As only the third woman to take the top prize at the world’s most prestigious film festival, Triet made headlines for besting a boys’ club that included cinematic luminaries like Wes Anderson, Todd Haynes, and Ken Loach. But Anatomy of a Fall, despite the tenor of many of its reviews, is not a simplistic treatise on the battle of the sexes catering to “the future of film is female” diatribes. It’s a masterful thriller that bridges Hitchcock’s narrative restraint with the emotional weight of Ingmar’s Bergman’s greatest marriage stories that also navigates the ethical implications resulting from the glut of crime procedural programming ready-made for mindless binging.

When NPR’s Serial and Netflix’s Making a Murderer tapped into the pop-culture zeitgeist almost a decade ago, they ushered in a cottage industry of cheaply produced nonfiction television awash in sensationalism that, as SNL so memorably put it, became synonymous with upper-middle-class guilty pleasure. While the same white suburban women who rebuffed Trump for his tawdriness devoured the endless programming fledging streamers peddled about South Carolina’s Murdaugh dynasty or the Heaven’s Gate cult, the consequences of such prepackaged violence becoming the last lingering threads of our common cultural fabric remained largely uninterrogated. 

With the exception of Quentin Tarantino, American filmmakers have long abandoned ruminating on the intersections of violence and entertainment, opting instead to focus on revisionist histories or exercises in nostalgia. But there’s something profound to be said about wine moms fresh from a Target run consuming sensationalized and shallow depictions of the Western world’s most depraved crimes. Thankfully, a filmmaker like Triet, who is fully in command of her craft, has offered a corrective for this blind spot.

Anatomy of a Fall’s brilliance lies in Triet’s impeccable construction of a compelling murder mystery. The film works so well as a procedural that its U.S. distributor, Neon, has embarked on a viral publicity campaign to generate buzz through the creation of the website didshedoit.com, a marketing gimmick that seems at odds with the corporate ethos of the company that brought Cannes and Oscar winner Parasite to American screens. Triet and her co-writer Arthur Harari have crafted an intricate screenplay that serves as catnip for crime drama devotees as it crosscuts between Voyter’s trial and her private unraveling while slowly revealing information that alters perceptions of her presumed guilt. 

Yet, as it builds tension to nearly unbearable levels, it also deconstructs the conventions that have made the current moment’s avalanche of crime content so addicting. While the genre typically places viewers in positions of superiority and relies on cultivating their contempt to keep them coming back for more, Triet baits her audience into looking down on Sandra before implicating it for egging on the downfall of an accomplished working mother. Resulting from a critical mass of anti-intellectual sentiment and class envy, Sandra’s fall from grace should be pure schadenfreude.
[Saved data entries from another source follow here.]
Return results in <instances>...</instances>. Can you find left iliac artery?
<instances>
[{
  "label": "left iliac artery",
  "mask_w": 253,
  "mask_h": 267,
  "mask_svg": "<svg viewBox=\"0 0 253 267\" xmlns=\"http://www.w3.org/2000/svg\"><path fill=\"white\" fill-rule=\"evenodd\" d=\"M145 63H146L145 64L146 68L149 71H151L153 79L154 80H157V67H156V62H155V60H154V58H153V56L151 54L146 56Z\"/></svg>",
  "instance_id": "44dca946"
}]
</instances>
But as Triet exposes the family’s financial difficulties and compulsion to maintain their social position within the refined creative class, she lays bare the pretensions of viewers drawn to the genre to feel better about their own predicaments. 

Not content with merely cementing its status as one of the thematically rich crime narratives in recent memory, Anatomy of a Fall is also a portrait of marital breakdown unafraid to examine the budding resentment of couples drawn together by their artistic passions but unable to reconcile the talent disparity between them. In a film centered on a violent act, the most gutting moment comes during a recorded argument introduced as evidence in which the couple unloads years of grievances that their dedication to chasing the spoils of the cultural elite has led them to repress.
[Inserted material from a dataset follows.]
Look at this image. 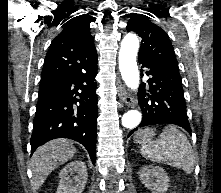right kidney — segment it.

As Triet’s film eradicates the couple’s facade, the line between public and private also collapses. It’s a moment of intimacy we should never have heard, a moment we’ve all had, and the moment that could turn anyone into the subject of a shoddily made Netflix show that the socially awkward mainline as they try to make whatever superficial connection with others they can the morning after. Triet wants us embarrassed. And we should be. 

Anatomy of a Fall opens at AMC Thoroughbred 20 and the Belcourt this Friday.